Image courtesy of David Castillo Dominici at freedigitalphotos.net
This morning when I was getting out of my car I opened the door and stuck my leg out. I looked away and the door came swinging back shut– onto my leg!
My immediate desire in that moment was to punish the door- to kick it or whack it or just slam it. But doing that would serve no point: the door isn’t going to suffer too. Instead, I rubbed my leg and went on with my day. Then I decided to google search “Why am I mad at an inanimate object?”
I share this story because I came across an article that is helpful in understanding our anger and helping our kids manage theirs, The Psychology of Releasing Anger.
How many times have you seen you child get angry and lash out: scream, yell, throw a toy or try to hit their sibling or you. This is not just a phenomenon for little kids. Little and big kids and even adults struggle with feelings of anger. Some of us learn to handle it in a zen-like fashion while others deal with a life-long struggle.
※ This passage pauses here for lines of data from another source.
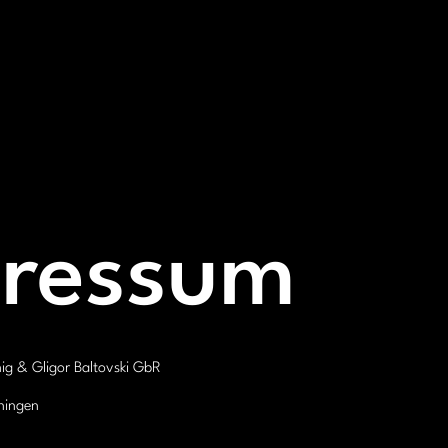
ressum
g & Gligor Baltovski GbR
ningen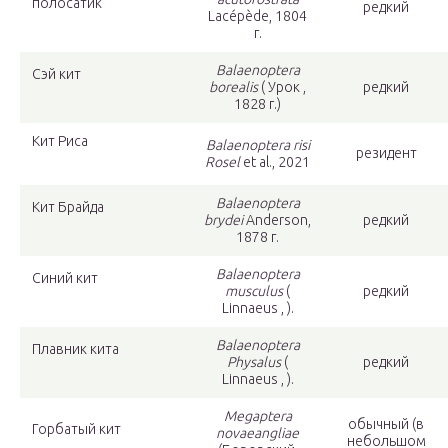
полосатик
редкий
Lacépède, 1804
г.
Balaenoptera
Сэй кит
borealis
( Урок ,
редкий
1828 г.)
Кит Риса
Balaenoptera risi
резидент
Rosel
et al., 2021
Balaenoptera
Кит Брайда
brydei
Anderson,
редкий
1878 г.
Balaenoptera
Синий кит
musculus
(
редкий
Linnaeus , ).
Balaenoptera
Плавник кита
Physalus
(
редкий
Linnaeus , ).
Megaptera
обычный (в
Горбатый кит
novaeangliae
небольшом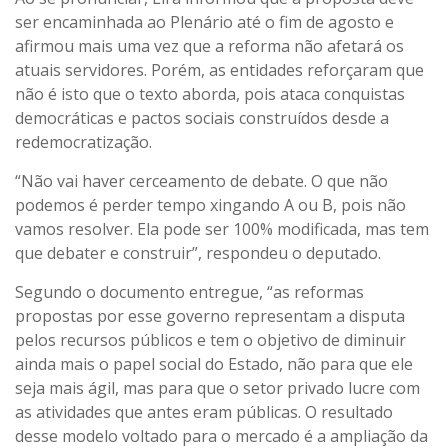
ser encaminhada ao Plenário até o fim de agosto e
afirmou mais uma vez que a reforma não afetará os
atuais servidores. Porém, as entidades reforçaram que
não é isto que o texto aborda, pois ataca conquistas
democráticas e pactos sociais construídos desde a
redemocratização.
“Não vai haver cerceamento de debate. O que não
podemos é perder tempo xingando A ou B, pois não
vamos resolver. Ela pode ser 100% modificada, mas tem
que debater e construir”, respondeu o deputado.
Segundo o documento entregue, “as reformas
propostas por esse governo representam a disputa
pelos recursos públicos e tem o objetivo de diminuir
ainda mais o papel social do Estado, não para que ele
seja mais ágil, mas para que o setor privado lucre com
as atividades que antes eram públicas. O resultado
desse modelo voltado para o mercado é a ampliação da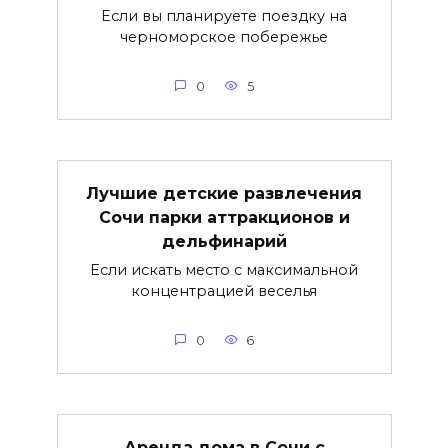
Если вы планируете поездку на
черноморское побережье
0
5
Лучшие детские развлечения
Сочи парки аттракционов и
дельфинарий
Если искать место с максимальной
концентрацией веселья
0
6
Аренда дома в Сочи с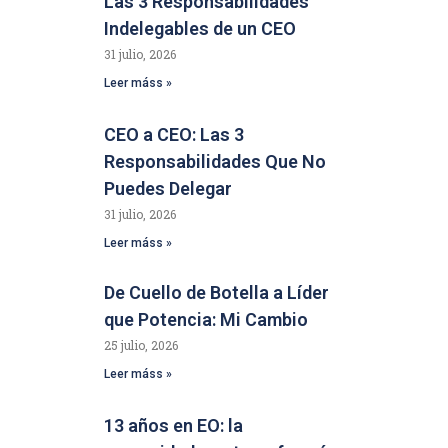
Las 3 Responsabilidades
Indelegables de un CEO
31 julio, 2026
Leer máss »
CEO a CEO: Las 3
Responsabilidades Que No
Puedes Delegar
31 julio, 2026
Leer máss »
De Cuello de Botella a Líder
que Potencia: Mi Cambio
25 julio, 2026
Leer máss »
13 años en EO: la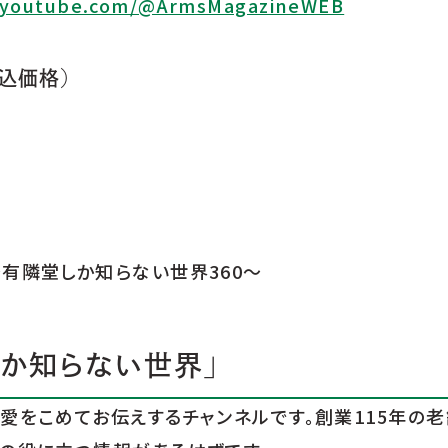
.youtube.com/@ArmsMagazineWEB
込価格）
～有隣堂しか知らない世界360～
しか知らない世界」
が愛をこめてお伝えするチャンネルです。創業115年の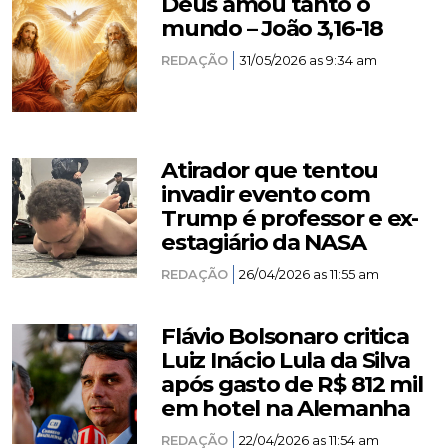
Deus amou tanto o
mundo – João 3,16-18
REDAÇÃO
31/05/2026 as 9:34 am
Atirador que tentou
invadir evento com
Trump é professor e ex-
estagiário da NASA
REDAÇÃO
26/04/2026 as 11:55 am
Flávio Bolsonaro critica
Luiz Inácio Lula da Silva
após gasto de R$ 812 mil
em hotel na Alemanha
REDAÇÃO
22/04/2026 as 11:54 am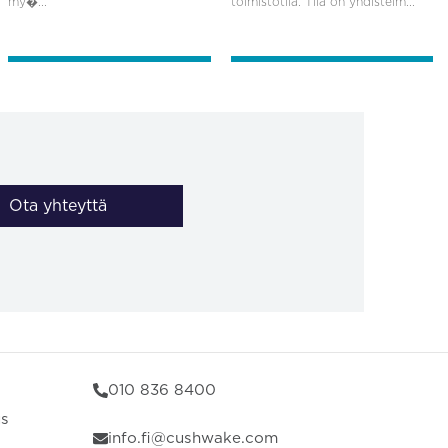
my�...
toimistotila. Tila on yhdistelm...
Ota yhteyttä
010 836 8400
us
info.fi@cushwake.com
Sometimes seeing our kids struggle with anger can be upsetting to us too.
When we see our kids struggle with anger, the first thing to remember is that anger is a feeling and the behaviors are simply a way of communicating the feeling. The behaviors may in fact be dangerous (harming others or throwing things) and we need to set boundaries (“I know you are angry but I won’t let you hit your sister.”) The best thing we can do for kids is stay with them and help them find a calm way to express their feelings. Many times this means we need to help them calm their bodies first. This can be accomplished by focusing on the breath and deep breathing to relax the body. If you can’t help your child accomplish this, distraction may work. Naming the feeling and helping the child recognize why they feel it is next. Finding a way to express that feeling verbally is the finale.
Experts used to tell parents to have their kids hit a pillow or otherwise direct the anger at something that was not the subject of it. The problem is that the scientific research shows that there is no scientific support for catharsis. Acting out on the anger does not make us feel better and can actually make us more angry. The after effects of releasing the anger makes the anger also last longer. And the feelings of anger can be addictive. It might feel good to release it in the moment but we train our brains to deal with anger that way. We create bad habits in the brain that do more harm than good over time. As aptly put, “Allowing yourself to lash out as a means to control your anger is like drinking to control your urge to drink.” Anger turned in ward is not healthy either. It has been shown to lead to physical health problems and depression.
It is not easy dealing with our own anger, let alone our child’s. The last tip I will leave you with for today is the reminder to make sure we are managing our own anger too. Always approach your child in a calm fashion and take deep breaths and relax before trying to help your child work through their feelings. We as parents are in the best position to model emotional health and guide our kids.